When you think of Batman: Arkham Asylum or Batman: Arkham City, Rocksteady Games did a phenomenal job leaving us with positive impressions. Sure, all the characters are stereotypical for a video game; males are super muscular and the females ultra curvy. But, Rocksteady accomplished what no other developer could: used immersive narrative and gameplay to relay the feeling of being Batman. The recent announcement of the follow up to Arkham City, Batman: Arkham Origins should excite gamers across the world. While most will be wondering which villains will be featured, gay gamers might be wondering if there will finally be LGBT representation. One way Warner Bros. could continue expanding their Batman universe and provide said representation is by releasing a game featuring Batwoman.

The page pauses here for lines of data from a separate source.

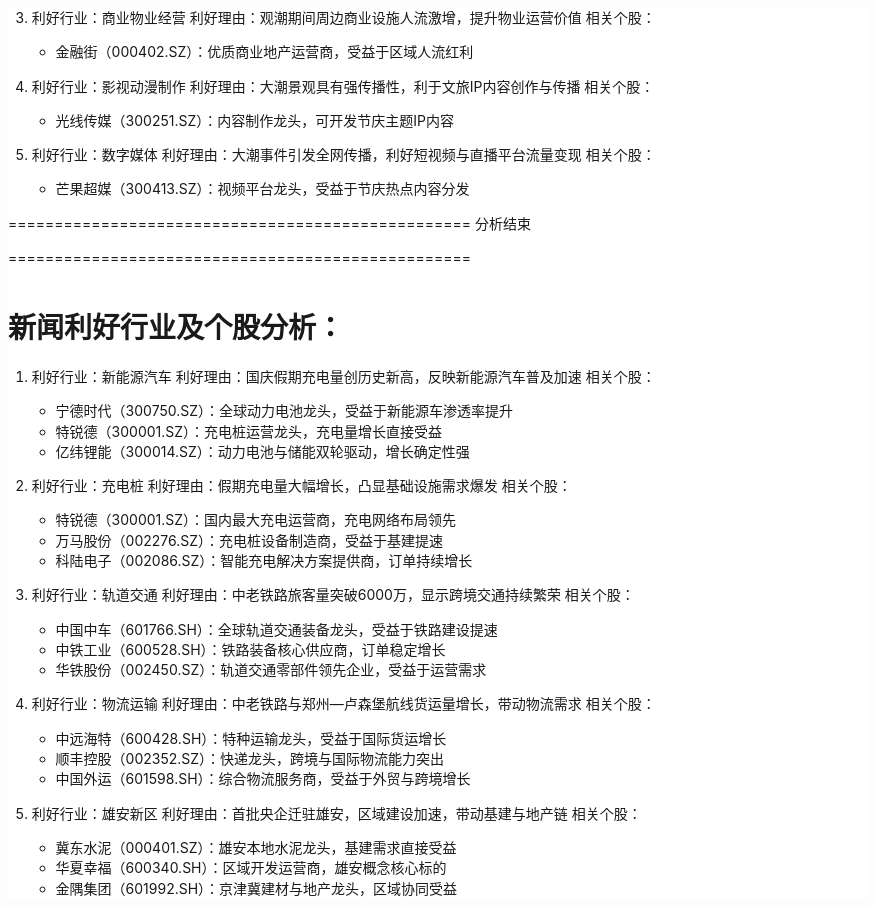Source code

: 3. 利好行业：商业物业经营
   利好理由：观潮期间周边商业设施人流激增，提升物业运营价值
   相关个股：
   - 金融街（000402.SZ）：优质商业地产运营商，受益于区域人流红利

4. 利好行业：影视动漫制作
   利好理由：大潮景观具有强传播性，利于文旅IP内容创作与传播
   相关个股：
   - 光线传媒（300251.SZ）：内容制作龙头，可开发节庆主题IP内容

5. 利好行业：数字媒体
   利好理由：大潮事件引发全网传播，利好短视频与直播平台流量变现
   相关个股：
   - 芒果超媒（300413.SZ）：视频平台龙头，受益于节庆热点内容分发

==================================================
分析结束

==================================================

新闻利好行业及个股分析：
==================================================

1. 利好行业：新能源汽车
   利好理由：国庆假期充电量创历史新高，反映新能源汽车普及加速
   相关个股：
   - 宁德时代（300750.SZ）：全球动力电池龙头，受益于新能源车渗透率提升
   - 特锐德（300001.SZ）：充电桩运营龙头，充电量增长直接受益
   - 亿纬锂能（300014.SZ）：动力电池与储能双轮驱动，增长确定性强

2. 利好行业：充电桩
   利好理由：假期充电量大幅增长，凸显基础设施需求爆发
   相关个股：
   - 特锐德（300001.SZ）：国内最大充电运营商，充电网络布局领先
   - 万马股份（002276.SZ）：充电桩设备制造商，受益于基建提速
   - 科陆电子（002086.SZ）：智能充电解决方案提供商，订单持续增长

3. 利好行业：轨道交通
   利好理由：中老铁路旅客量突破6000万，显示跨境交通持续繁荣
   相关个股：
   - 中国中车（601766.SH）：全球轨道交通装备龙头，受益于铁路建设提速
   - 中铁工业（600528.SH）：铁路装备核心供应商，订单稳定增长
   - 华铁股份（002450.SZ）：轨道交通零部件领先企业，受益于运营需求

4. 利好行业：物流运输
   利好理由：中老铁路与郑州—卢森堡航线货运量增长，带动物流需求
   相关个股：
   - 中远海特（600428.SH）：特种运输龙头，受益于国际货运增长
   - 顺丰控股（002352.SZ）：快递龙头，跨境与国际物流能力突出
   - 中国外运（601598.SH）：综合物流服务商，受益于外贸与跨境增长

5. 利好行业：雄安新区
   利好理由：首批央企迁驻雄安，区域建设加速，带动基建与地产链
   相关个股：
   - 冀东水泥（000401.SZ）：雄安本地水泥龙头，基建需求直接受益
   - 华夏幸福（600340.SH）：区域开发运营商，雄安概念核心标的
   - 金隅集团（601992.SH）：京津冀建材与地产龙头，区域协同受益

Kate Kane is the cousin of Bruce Wayne who also happens to be a lesbian. She was dismissed from the military under “Don’t Ask, Don’t Tell” and decided to become Batwoman after she was rescued by Batman. A lack of his training and gadgets doesn’t make her any less of a formidable crime fighter. She uses her military-trained skills to take on some of Gotham’s toughest villains. Most of whom are more supernatural than even Batman is used to fighting. The “weak” sales of Tomb Raider may indicate that female protagonists experience difficulty attracting gamers but Batwoman could be entirely different. The good buzz that surrounds the Batman franchise in general would ensure gamers at least think about giving the game a try. Also, while Batwoman is technically part of the Batman family, Batman has no influence over her. Her independence would give Warner Bros. the flexibility to further develop Gotham and its connection to the overall DC universe. If her story is inspired by the first 17 comics of her newly relaunched series, it would also open the door for a future Wonder Woman game. So, Warner Bros. could potentially launch an entire line of DC superhero games through Batwoman alone.
LGBT representation is sorely needed in the Batman video games. Since Warner Bros. has moved development of Origins in-house, there are less barriers to seeing an extra game or two in the Batman universe. If cost is a concern, they could save money by reusing resources created for Batman: Arkham Origins (which also used resources previously developed by Rocksteady). Ubisoft has been doing this with their Assassins Creed games. It helps them release a new one every year. With hits like Asylum and City, Warner Bros. clearly has a successful franchise that they can milk. As a gay gamer and Batman fan, I would love to see them do just that especially if they start with Batwoman.
Batman: Arkham Origins is set for release by Warner’s Bros. Interactive Entertainment on October 25, 2013 for PS3, Xbox 360, Wii U and PC.